Vasquez ultimately died in a nearby hospital. Chiapas state Attorney General Jorge Luis Llaven Abarca has told the media that the cause of death was head trauma.
His office has ruled out gunfire as the cause of death, but it is investigating whether officers used their firearms during the high-speed chase.

A dedicated teacher
But for many of the students at the Mactumatza normal school, Vasquez’s death is yet another instance of the police’s use of excessive force.
Maria believes that the investigation has so far been incomplete. She told Al Jazeera that no law enforcement official ever interviewed her to hear her side of the story.
“They haven’t heard our testimony. They haven’t considered the evidence that we have, from being at the scene and seeing his body,” said Maria.
A spokesperson for the Chiapas attorney general’s office said that the ongoing investigation will include the testimony of students who were present when Vasquez fell.
Meanwhile, Vasquez’s classmates have been holding protests, both in Tuxtla Gutierrez and in Mexico City, to push for greater accountability.

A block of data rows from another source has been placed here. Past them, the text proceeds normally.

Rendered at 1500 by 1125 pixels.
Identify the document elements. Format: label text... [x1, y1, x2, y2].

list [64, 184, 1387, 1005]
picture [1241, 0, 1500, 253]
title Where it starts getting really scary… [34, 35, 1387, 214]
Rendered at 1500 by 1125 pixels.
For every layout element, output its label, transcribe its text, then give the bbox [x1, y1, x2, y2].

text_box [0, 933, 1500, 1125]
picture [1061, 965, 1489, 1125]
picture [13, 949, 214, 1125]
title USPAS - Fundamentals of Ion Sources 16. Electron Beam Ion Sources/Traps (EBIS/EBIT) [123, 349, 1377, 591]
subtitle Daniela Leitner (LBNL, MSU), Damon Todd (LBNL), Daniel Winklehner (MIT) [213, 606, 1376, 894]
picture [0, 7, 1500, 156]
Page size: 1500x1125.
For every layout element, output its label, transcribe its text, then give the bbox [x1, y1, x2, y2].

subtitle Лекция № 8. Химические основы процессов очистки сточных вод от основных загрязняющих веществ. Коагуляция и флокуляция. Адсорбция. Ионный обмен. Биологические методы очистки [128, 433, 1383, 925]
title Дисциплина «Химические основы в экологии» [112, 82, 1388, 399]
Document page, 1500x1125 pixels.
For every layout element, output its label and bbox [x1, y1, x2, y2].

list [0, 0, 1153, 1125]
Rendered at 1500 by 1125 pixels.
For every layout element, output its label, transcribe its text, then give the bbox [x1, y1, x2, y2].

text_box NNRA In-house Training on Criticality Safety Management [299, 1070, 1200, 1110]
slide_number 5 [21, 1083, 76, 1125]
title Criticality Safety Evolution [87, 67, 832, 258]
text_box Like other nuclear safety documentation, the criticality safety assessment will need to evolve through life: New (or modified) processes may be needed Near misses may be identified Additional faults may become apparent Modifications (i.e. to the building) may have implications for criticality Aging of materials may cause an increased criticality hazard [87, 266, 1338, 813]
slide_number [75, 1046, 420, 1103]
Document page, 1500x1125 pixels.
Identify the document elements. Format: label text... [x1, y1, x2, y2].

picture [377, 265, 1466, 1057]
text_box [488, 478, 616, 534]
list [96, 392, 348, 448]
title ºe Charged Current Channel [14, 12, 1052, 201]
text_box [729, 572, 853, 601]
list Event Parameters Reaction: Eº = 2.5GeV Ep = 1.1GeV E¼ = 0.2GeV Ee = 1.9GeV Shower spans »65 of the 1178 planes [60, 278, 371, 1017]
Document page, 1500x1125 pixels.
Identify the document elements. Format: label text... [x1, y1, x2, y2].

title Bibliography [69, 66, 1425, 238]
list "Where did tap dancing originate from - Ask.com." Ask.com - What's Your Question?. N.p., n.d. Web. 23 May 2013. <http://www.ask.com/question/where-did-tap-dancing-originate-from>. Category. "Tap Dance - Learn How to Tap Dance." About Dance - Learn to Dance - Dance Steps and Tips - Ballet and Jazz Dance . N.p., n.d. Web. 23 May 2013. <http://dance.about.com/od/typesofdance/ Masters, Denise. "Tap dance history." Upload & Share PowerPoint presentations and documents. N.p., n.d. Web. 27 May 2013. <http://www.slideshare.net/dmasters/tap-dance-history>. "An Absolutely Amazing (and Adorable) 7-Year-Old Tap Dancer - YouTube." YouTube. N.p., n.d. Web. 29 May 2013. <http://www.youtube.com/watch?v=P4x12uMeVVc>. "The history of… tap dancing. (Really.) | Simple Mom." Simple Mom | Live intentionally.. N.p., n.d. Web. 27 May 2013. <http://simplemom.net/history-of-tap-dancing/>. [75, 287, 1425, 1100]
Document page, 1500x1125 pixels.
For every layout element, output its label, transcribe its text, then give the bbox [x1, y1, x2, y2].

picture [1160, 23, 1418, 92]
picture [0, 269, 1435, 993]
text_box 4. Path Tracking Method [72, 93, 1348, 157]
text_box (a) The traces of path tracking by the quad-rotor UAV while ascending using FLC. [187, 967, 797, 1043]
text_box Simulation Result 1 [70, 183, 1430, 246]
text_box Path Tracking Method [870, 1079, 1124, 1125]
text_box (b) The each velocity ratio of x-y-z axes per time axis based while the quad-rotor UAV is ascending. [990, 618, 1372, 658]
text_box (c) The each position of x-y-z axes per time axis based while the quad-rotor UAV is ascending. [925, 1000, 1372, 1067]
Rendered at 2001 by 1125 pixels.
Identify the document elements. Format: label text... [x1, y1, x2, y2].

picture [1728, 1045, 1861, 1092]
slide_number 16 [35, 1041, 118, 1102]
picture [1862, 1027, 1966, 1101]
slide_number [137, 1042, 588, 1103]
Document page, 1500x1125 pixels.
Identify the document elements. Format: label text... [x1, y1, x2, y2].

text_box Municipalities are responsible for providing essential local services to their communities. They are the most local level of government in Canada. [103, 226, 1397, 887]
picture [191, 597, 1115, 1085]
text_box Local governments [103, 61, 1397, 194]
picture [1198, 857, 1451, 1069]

They remember Vasquez as a talented basketball player and a dedicated teacher who stayed up all night to prepare lessons for his students. He had entered his fourth and final year of college when he died.
Paula, another student protester who asked to remain anonymous, recalled that Vasquez’s students “cried for their teacher when they heard the news” of his death.
“There is nothing anybody can do to bring our friend back,” she said. “But meanwhile, we demand justice for his death.”